* Dataset entries *
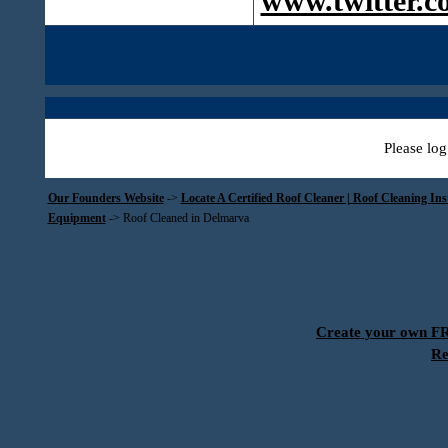
www.twitter.c
Please log
Our Founders Website
->
Locate A Certified Roof Cleaner | Roof Cleaning In
Equipment
->
Roof Cleaned in Delmarva
Create your own 
Re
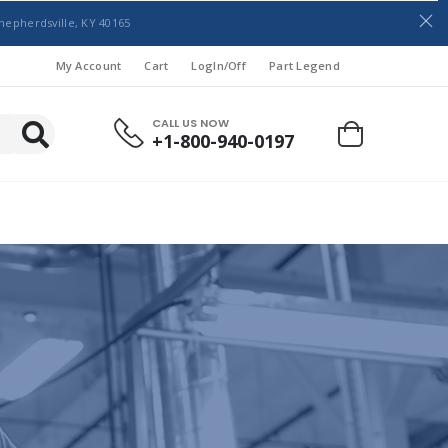
hepherdsville, KY 40165
My Account
Cart
LogIn/Off
Part Legend
CALL US NOW
+1-800-940-0197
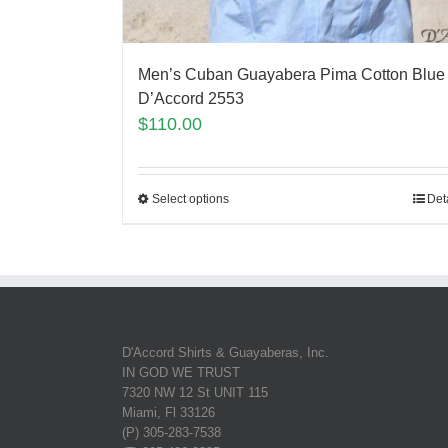
Men’s Cuban Guayabera Pima Cotton Blue
D’Accord 2553
$
110.00
Select options
Det
D'Accord Shirts & Guayaberas, Inc.
IN GOD WE TRUST
7320 NW 12 St UNIT 115
Miami, Fl 33126
(P) 305-283-7538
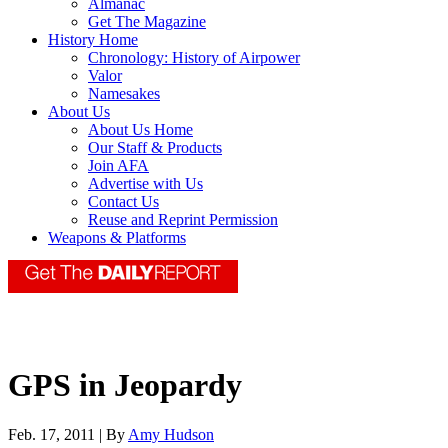
Almanac
Get The Magazine
History Home
Chronology: History of Airpower
Valor
Namesakes
About Us
About Us Home
Our Staff & Products
Join AFA
Advertise with Us
Contact Us
Reuse and Reprint Permission
Weapons & Platforms
GPS in Jeopardy
Feb. 17, 2011 | By
Amy Hudson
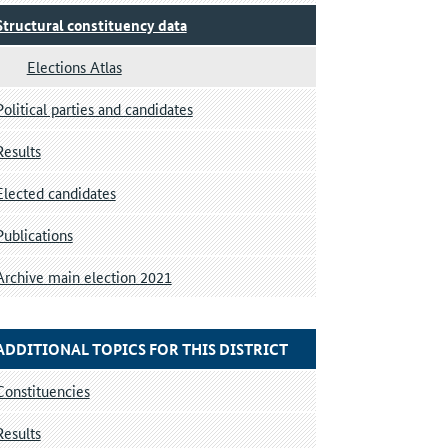
Structural constituency data
Elections Atlas
Political parties and candidates
Results
Elected candidates
Publications
Archive main election 2021
ADDITIONAL TOPICS FOR THIS DISTRICT
Constituencies
Results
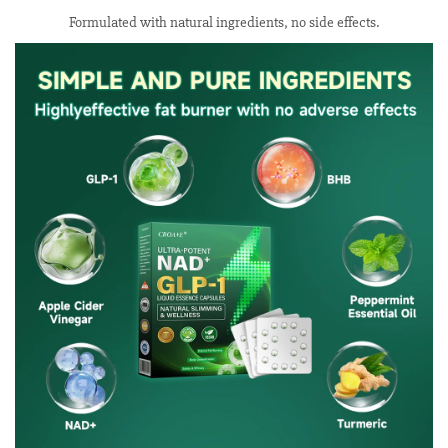
Formulated with natural ingredients, no side effects.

* Work order *
Retype the entries from the line with "Structural constituency data" through the end of the entries, keeping both of those lines and omitting the pictures.

* The answer *
Structural constituency data
Elections Atlas
Political parties and candidates
Results
Elected candidates
Publications
Archive main election 2021
ADDITIONAL TOPICS FOR THIS DISTRICT
Constituencies
Results
Formulated with natural ingredients, no side effects.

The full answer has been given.